The statistical software Stata allows short text snippets to be saved within a dataset. This is accomplished either using notes
and/or characteristics
.
This is a feature of great value to me as it allows me to save a variety of information, ranging from reminders and to-do lists to information about how I generated the data, or even what the estimation method for a particular variable was.
I am now trying to come up with a similar functionality in Python 3.6. So far, I have looked online and consulted a number of posts, which however do not exactly address what I want to do.
A few reference posts include:
What is the difference between save a pandas dataframe to pickle and to csv?

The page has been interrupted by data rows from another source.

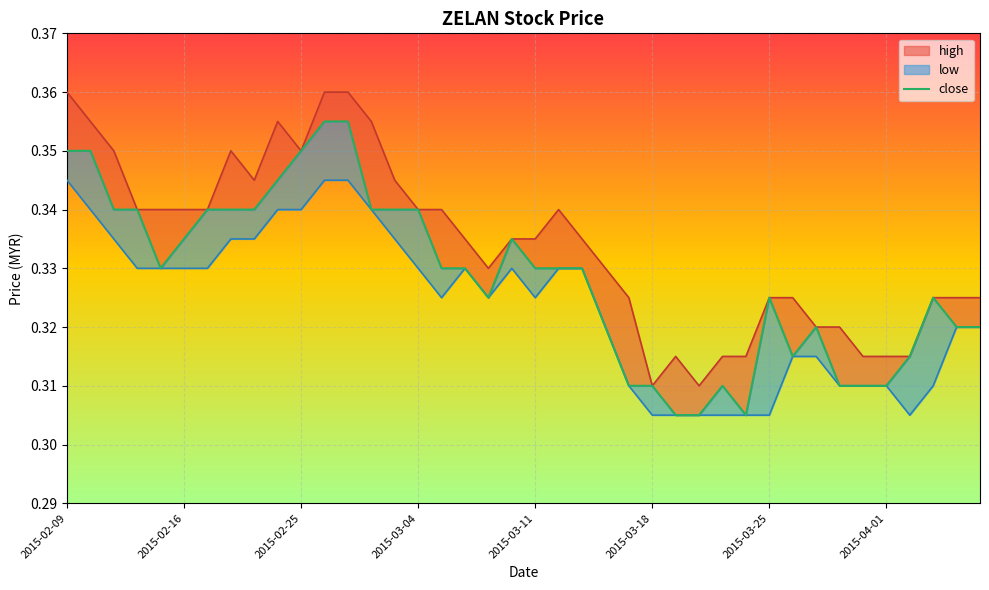

What is the total value across all series at 2015-03-04?

1.0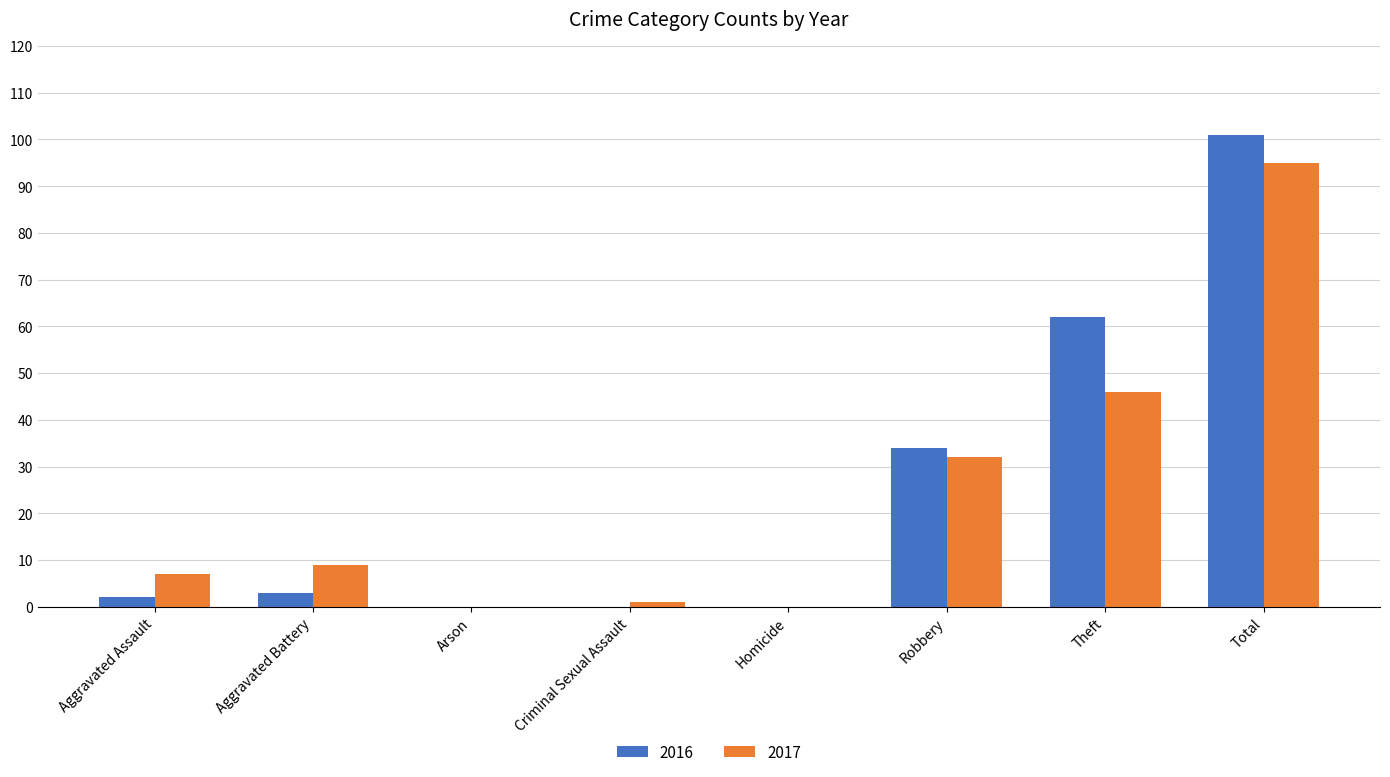

What is the highest value of the 2017 series?

95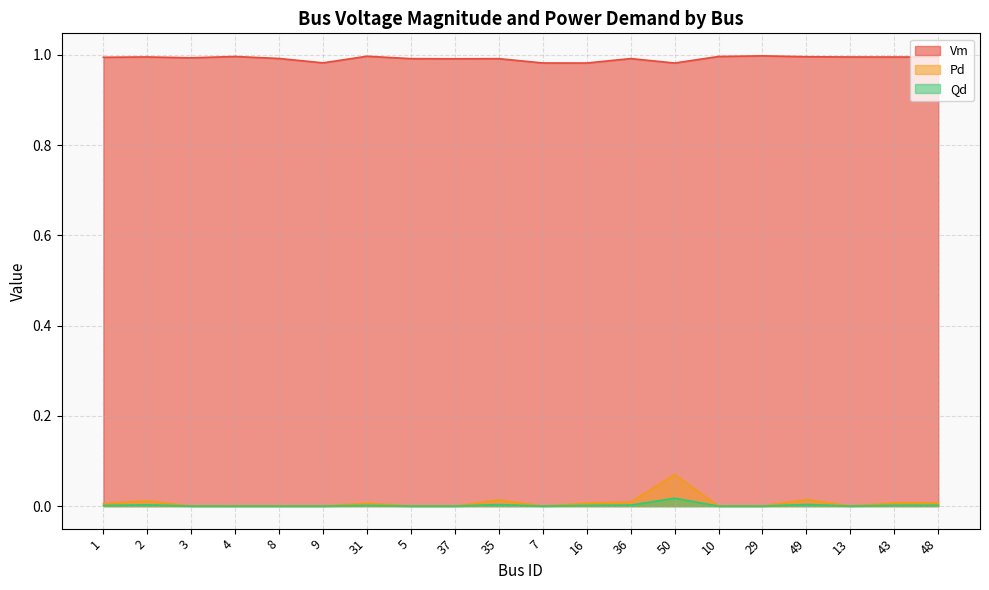

List the series in order of their peak value, highest first.

Vm, Pd, Qd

What is the fastest way to upload a big csv file in notebook to work with python pandas?
For a small NumPy
array, I have concluded that a combination of the function numpy.savez()
and a dictionary
can store adequately all relevant information in a single file.
For example:
a = np.array([[2,4],[6,8],[10,12]])
d = {"first": 1, "second": "two", "third": 3}
np.savez(whatever_name.npz, a=a, d=d)
data = np.load(whatever_name.npz)
arr = data['a']
dic = data['d'].tolist()
However, the question remains:
Are there better ways to potentially incorporate other pieces of information in a file containing a NumPy
array or a (large) Pandas
DataFrame
?
I am particularly interested in hearing about the particular pros and cons of any suggestions you may have with examples. The fewer dependencies, the better.